The social environment, both in early life and adulthood, is one of the strongest predictors of morbidity and mortality risk in humans. Evidence from long-term studies of other social mammals indicates that this relationship is similar across many species. In addition, experimental studies show that social interactions can causally alter animal physiology, disease risk, and life span itself. These findings highlight the importance of the social environment to health and mortality as well as Darwinian fitness—outcomes of interest to social scientists and biologists alike. They thus emphasize the utility of cross-species analysis for understanding the predictors of, and mechanisms underlying, social gradients in health.

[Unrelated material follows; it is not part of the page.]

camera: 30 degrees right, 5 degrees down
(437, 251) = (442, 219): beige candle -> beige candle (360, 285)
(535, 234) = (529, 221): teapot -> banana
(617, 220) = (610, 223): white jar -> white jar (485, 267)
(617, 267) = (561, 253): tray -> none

The social environment shapes human health, producing strong relationships between social factors, disease risk, and survival. The strength of these links has drawn attention from researchers in both the social and natural sciences, who share common interests in the biological processes that link the social environment to disease outcomes and mortality risk. Social scientists are motivated by an interest in contributing to policy that improves human health. Evolutionary biologists are interested in the origins of sociality and the determinants of Darwinian fitness. These research agendas have now converged to demonstrate strong parallels between the consequences of social adversity in human populations and in other social mammals, at least for the social processes that are most analogous between species. At the same time, recent studies in experimental animal models confirm that socially induced stress is, by itself, sufficient to negatively affect health and shorten life span. These findings suggest that some aspects of the social determinants of health— especially those that can be modeled through studies of direct social interaction in nonhuman animals— have deep evolutionary roots. They also present new opportunities for studying the emergence of social disparities in health and mortality risk.

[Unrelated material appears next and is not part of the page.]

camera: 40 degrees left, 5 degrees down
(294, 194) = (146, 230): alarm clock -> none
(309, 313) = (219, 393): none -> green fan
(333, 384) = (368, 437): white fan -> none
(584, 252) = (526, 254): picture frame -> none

The relationship between the social environment and mortality risk has been known in humans for some time, but studies in other social mammals have only recently been able to test for the same general phenomenon. These studies reveal that measures of social integration, social support, and, to a lesser extent, social status independently predict life span in at least four different mammalian orders. Despite key differences in the factors that structure the social environment in humans and other animals, the effect sizes that relate social status and social integration to natural life span in other mammals align with those estimated for social environmental effects in humans. Also like humans, multiple distinct measures of social integration have predictive value, and in the taxa examined thus far, social adversity in early life is particularly tightly linked to later-life survival.Animal models have also been key to advancing our understanding of the causal links between social processes and health. Studies in laboratory animals indicate that socially induced stress has direct effects on immune function, disease susceptibility, and life span. Animal models have revealed pervasive changes in the response to social adversity that are detectable at the molecular level. Recent work in mice has also shown that socially induced stress shortens natural life spans owing to multiple causes, including atherosclerosis. This result echoes those in humans, in which social adversity predicts increased mortality risk from almost all major causes of death.

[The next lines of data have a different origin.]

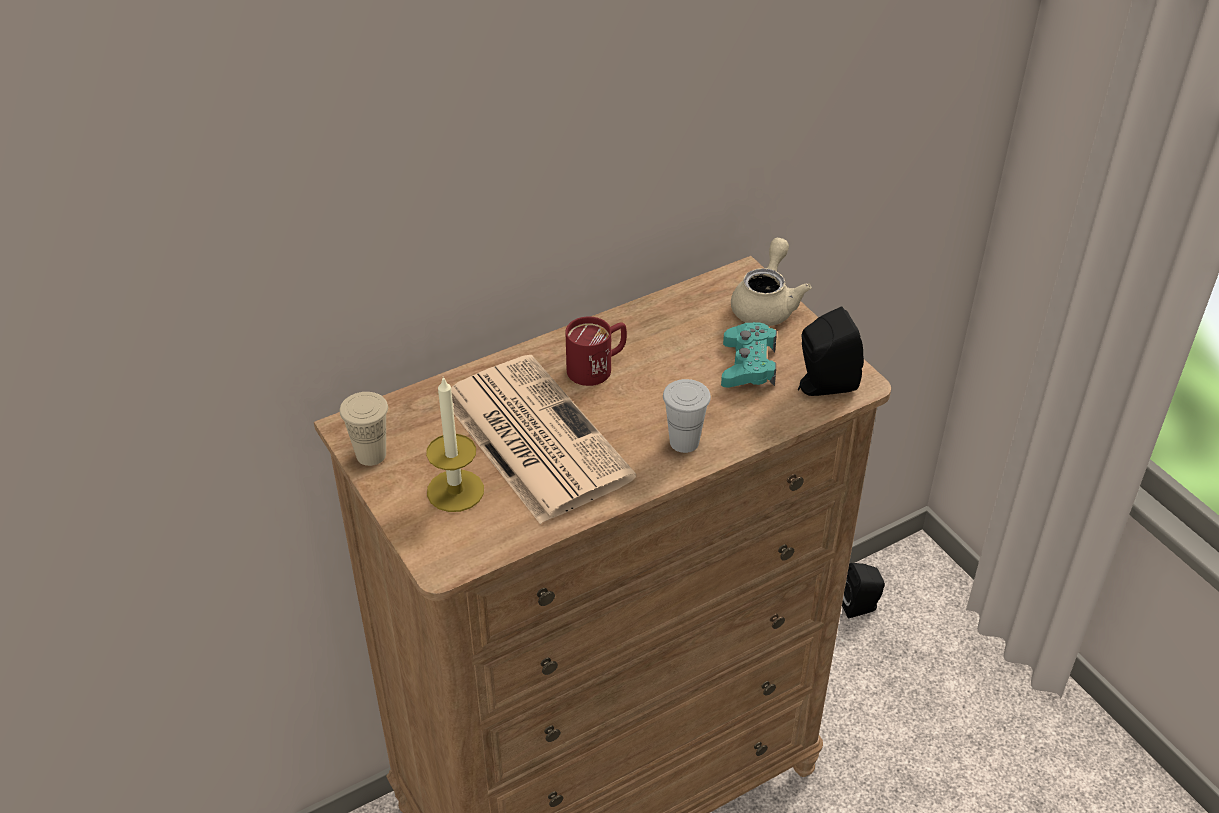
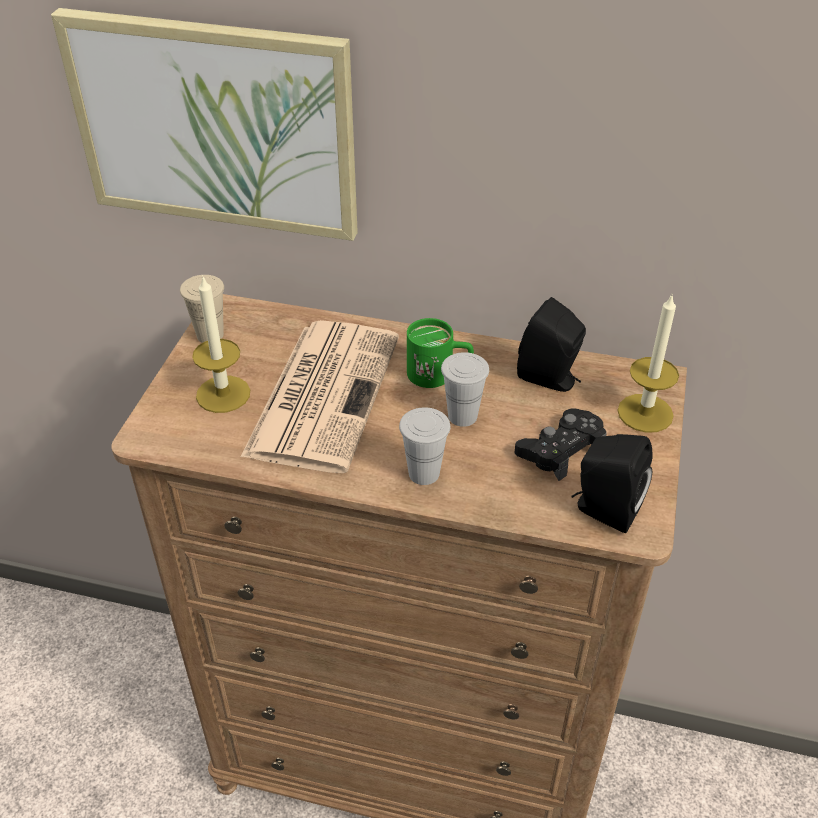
camera: 45 degrees right, 0 degrees up
(301, 242) = (215, 124): none -> picture
(598, 367) = (439, 375): red mug -> green mug
(655, 385) = (462, 416): none -> white cup
(748, 365) = (560, 450): turquoise game controller -> black game controller
(766, 304) = (645, 413): beige teapot -> candle
(860, 607) = (747, 788): black speaker -> black speaker (550, 379)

Although not all facets of the social determinants of health in humans can be effectively modeled in other social mammals, the strong evidence that some of these determinants are shared argues that comparative studies should play a frontline role in the effort to understand them. Expanding the set of species studied in nature, as well as the range of human populations in which the social environment is well characterized, should be a priority. Such studies have high potential to shed light on the pathways that connect social experience to life course outcomes as well as the evolutionary logic that accounts for these effects. Studies that draw on the power and tools afforded by laboratory model organisms are also crucial because of their potential for identifying causal links. Important research directions include understanding the predictors of interindividual and intersocietal differences in response to social adversity, testing the efficacy of potential interventions, and extending research on the physiological signatures of social gradients to the brain and other tissues. Path-breaking studies in this area will not only integrate results from different disciplines but also involve cross-disciplinary efforts that begin at study conception and design.